Im Ergebnis führt die Subventionierung über den „Inflation Reduction Act“ dazu, dass Unternehmen sich mit den industriellen Produktionsstätten in den USA niederlassen und Arbeitsplätze schaffen.
EU stellt Konzept für „grünen“ Industrieplan vor - Green Deal Industrial Plan
Während in China und in den USA die direkte Förderung der Unternehmen im Fokus steht, setzt die EU vor allem auf Projektförderung. Diese Art der Einzelförderung gibt den Unternehmen jedoch nicht die Planungsgrundlage, in kostenintensive, industrielle Fertigungsanlagen zum Aufbau einer Serienproduktion zu investieren.
Jetzt hat die EU-Kommission einen Plan vorgestellt, wie sie Europas Wettbewerbsfähigkeit erhöhen will. Der „grüne Industrieplan“ (Green Deal Industrial Plan) soll insbesondere die Netto-Null-Industrie stärken und den raschen Übergang zur Klimaneutralität unterstützen.
Dazu will die Kommissionspräsidentin Ursula von der Leyen ein Netto-Null-Industrie-Gesetz vorschlagen. „Dieses Gesetz wird den Schwerpunkt auf Schlüsseltechnologien für den Übergang zur Emissionsfreiheit legen. Es wird Kapazitätsziele für 2030 festlegen. Es wird die Genehmigung von Mehrländerprojekten beschleunigen und Anreize für solche Projekte schaffen,“ so von der Leyen.

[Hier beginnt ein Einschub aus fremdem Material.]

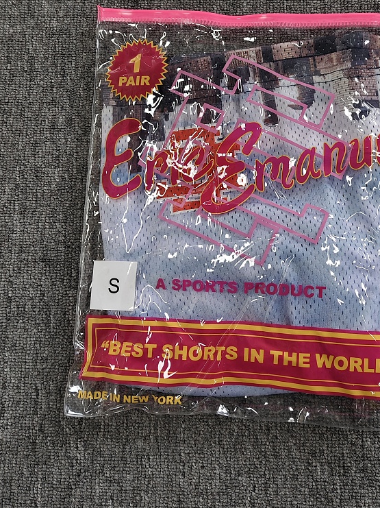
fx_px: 513
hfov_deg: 40.5
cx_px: 229
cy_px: 156
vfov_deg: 51.3
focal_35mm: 35
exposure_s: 1/100
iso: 647
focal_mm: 5.56
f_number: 1.88
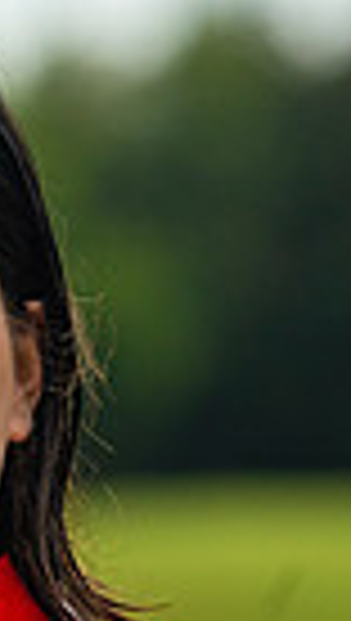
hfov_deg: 0.9
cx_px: -774
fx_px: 21761
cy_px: 724
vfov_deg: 1.6
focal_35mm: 1320
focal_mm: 300
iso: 500
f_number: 8
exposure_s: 1/250
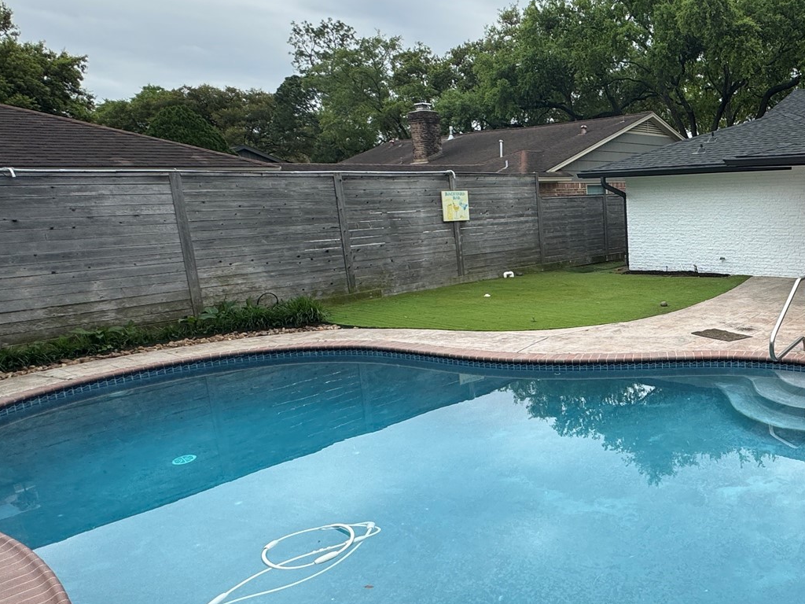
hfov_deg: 57.8
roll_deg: +1.0
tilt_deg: -12.7
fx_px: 651
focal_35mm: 28
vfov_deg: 49.7
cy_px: 325
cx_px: 663
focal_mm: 2.22
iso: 50
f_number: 2.2
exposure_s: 1/518
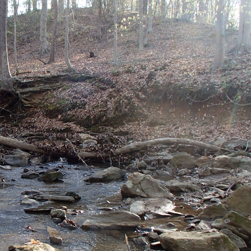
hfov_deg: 34.3
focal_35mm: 47
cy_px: 138
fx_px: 386
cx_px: 32
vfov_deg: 36.0
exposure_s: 1/60
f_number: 3.9
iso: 100
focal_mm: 5
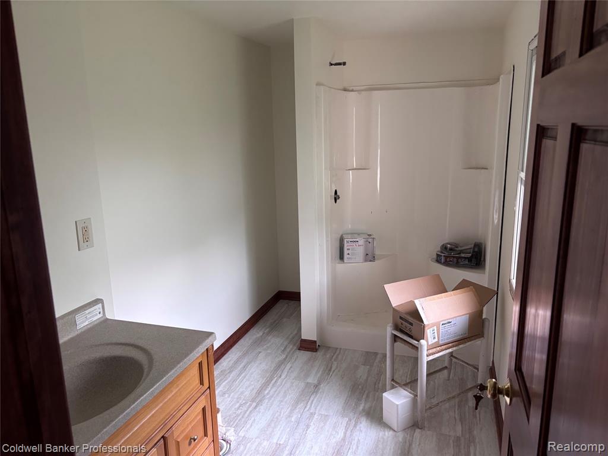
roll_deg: +1.1
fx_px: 457
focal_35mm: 26
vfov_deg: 53.1
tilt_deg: -11.3
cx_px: 304
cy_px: 228
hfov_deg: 67.3
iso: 200
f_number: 1.6
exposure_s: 1/60
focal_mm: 5.96
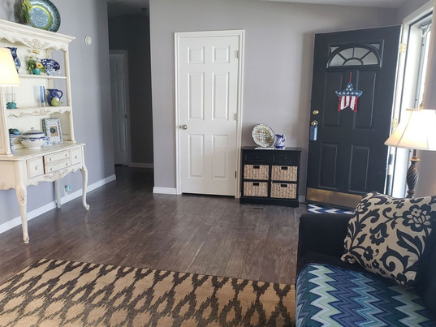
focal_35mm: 31
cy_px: 190
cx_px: 200
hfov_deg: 58.3
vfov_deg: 45.3
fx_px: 391
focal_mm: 4.3
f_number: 2.4
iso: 250
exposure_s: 1/60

Zudem wird ein Rohstoffgesetz vorgeschlagen, damit die Rohstoff-Gewinnung in der EU, die Verarbeitung und das Recycling sowie die Suche nach biobasierten Alternativen erleichtert wird.
Strom ist neben Rohstoffen das zweite Kernelement, das die Industrie für ihre Wettbewerbsfähigkeit braucht. Deshalb soll im März ein Reformvorschlag für die Gestaltung des Strommarkts vorgestellt werden.
Die EU-Kommission will es den Mitgliedsstaaten erleichtern, für den grünen Wandel erforderliche Beihilfen zu gewähren. Um dies zu beschleunigen, wird die Kommission die Mitgliedstaaten zu einem geänderten Vorübergehenden Krisen- und Übergangsrahmen für staatliche Beihilfen konsultieren und die Allgemeine Gruppenfreistellungsverordnung im Hinblick auf den Green Deal überarbeiten. So soll etwa die Anmeldeschwelle für die Förderung grüner Investitionen erhöht werden. Auch ist vorgesehen, die Genehmigung von Projekten im Zusammenhang mit IPCEI (Important Projects of Common European Interest) und den Zugang zu bestehenden EU-Fonds erleichtern.
Die Kommission will den EU-Binnenmarkt auch vor unfairem Handel im Bereich der sauberen Technologien schützen und ihre Instrumente einsetzen, um sicherzustellen, dass ausländische Subventionen den Wettbewerb im Binnenmarkt nicht verzerren. Bleibt abzuwarten, ob diese Politik für eine prosperierende Enwicklung auf dem Zukunftsfeld "grüner" Industrien in der EU im Wettbewerb mit China und den USA ausreicht.